The first openly non-binary magistrate in Mexico was discovered deceased in their residence.

An individual who was Mexico’s initial publicly identified non-binary magistrate and a well-known advocate for the LGBTQ+ community was discovered deceased in their residence in the central state of Aguascalientes.

Jesús Ociel Baena, who used they/them pronouns, was celebrated across Latin America for their work to advance the rights of the LGBTQ+ community.

The cause of death is under investigation, according to Rosa Icela Rodríguez, Mexico’s security minister.

During the president’s routine morning press conference, she stated that the cause is still undetermined, whether it was a deliberate killing or an unintentional incident.

However, activists advocating for human rights have brought attention to the fact that Mexican officials have a track record of disregarding murders as acts of emotion and have requested a thorough inquiry into whether Baena’s death was linked to their gender identity.

According to Alejandro Brito, the director of Letra S, an LGBTQ+ rights organization, Baena’s online presence made them vulnerable and he called on authorities to consider this in their investigation.

According to Brito, the individual in question faced frequent and disturbing hate messages, including violent threats and death threats. These factors cannot be disregarded in the investigation, as the person was bravely challenging the barriers faced by the nonbinary community.

Baena was one of the most prominent members of the LGBTQ+ community in a nation where queer individuals frequently face violent persecution. They had previously been threatened with death.

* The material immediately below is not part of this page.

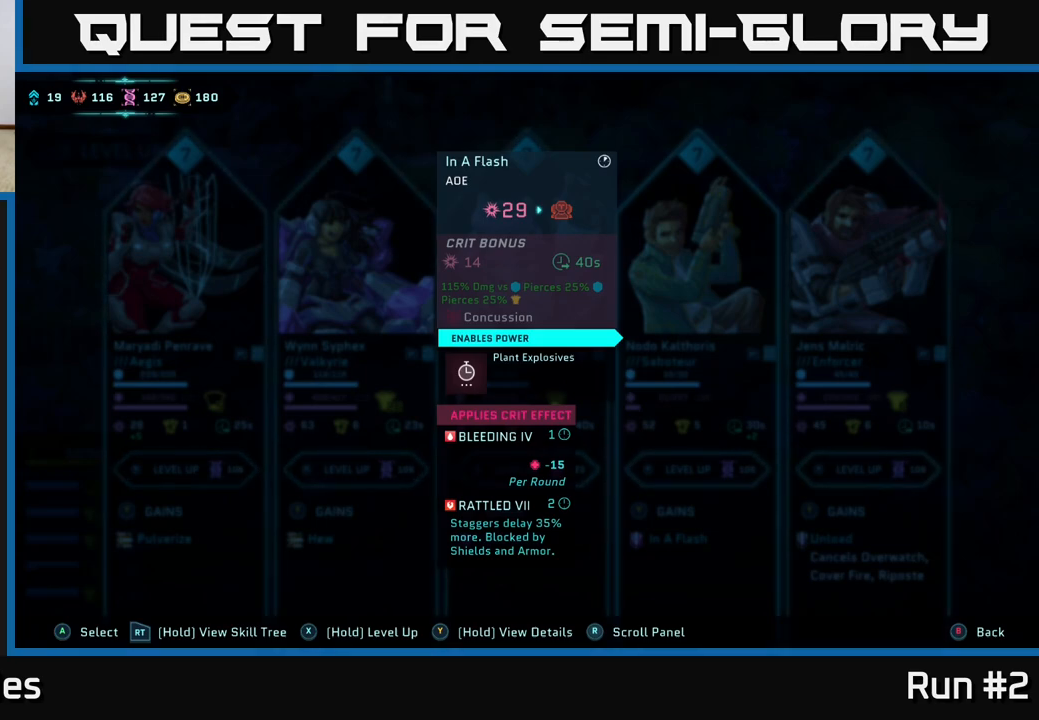
{"buttons": ["Y"], "left_stick": "center", "right_stick": "center", "events": []}
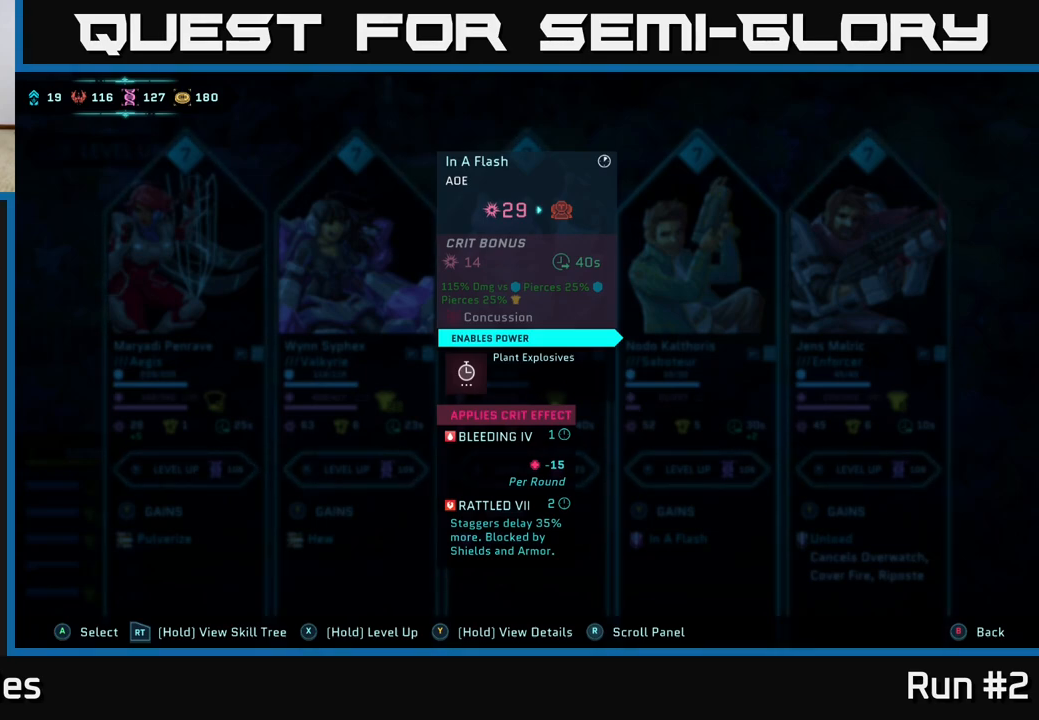
{"buttons": [], "left_stick": "center", "right_stick": "center", "events": [[500, "Y", "up"]]}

In October 2022, Baena became the first person to be sworn in as a magistrate on the Aguascalientes state electoral tribunal while standing in front of the rainbow LGBTQ+ flag. This momentous occasion was captured in a photo shared by Baena on their Twitter/X account with the caption “Making history”.

According to a statement from the Aguascalientes state prosecutor’s office, Baena’s remains were discovered alongside the remains of another individual, who has been identified by local media as Baena’s partner.

The initial results suggested that there was no involvement of a third party at the location and that the fatalities may have been related to a personal issue, according to the statement.

The office stated that the authorities are conducting a forensic examination to ascertain the reason for the individual’s passing.

Baena frequently shared images and videos of themselves wearing skirts and heels, while carrying a rainbow fan, at court offices. They also used their social media platforms, which had hundreds of thousands of followers, to promote their advocacy work.

“I identify as non-binary and am not interested in being gendered as either a woman or a man. This is my personal identity and belongs to me alone,” Baena tweeted on Twitter/X in June. “Please accept and respect it.”

Shortly before their passing, Baena received a certificate from the electoral court acknowledging them with gender-neutral pronouns as a “maestre.” This was a significant development in Spanish, a language that traditionally distinguishes between male and female genders.

According to Brito, there has been progress in Mexico’s efforts to decrease violence against the LGBTQ+ community in recent years. However, his organization noticed a significant increase in these violent incidents in 2019, with a documented 117 deaths of lesbian, gay, bisexual, and transgender individuals in the country. These incidents often involved gruesome methods such as stabbings and public killings.

Brito expressed concern that the passing of Baena could lead to more acts of violence targeting queer communities.

According to Brito, if this was a bias-motivated crime, the perpetrator likely intended to send a message. This message is meant to intimidate and warn others that they could face similar consequences if they publicly reveal their identities.

To honor Baena, activists in the LGBTQ+ community have organized vigils and protests on Monday evening in Aguascalientes, Mexico City, Monterrey, and other notable cities.

Arturo Zaldívar, the previous head of Mexico’s highest court, expressed great sorrow over Baena’s passing.

He stated on social media that we have lost a powerful advocate for fairness and the rights of LGBTI+ individuals.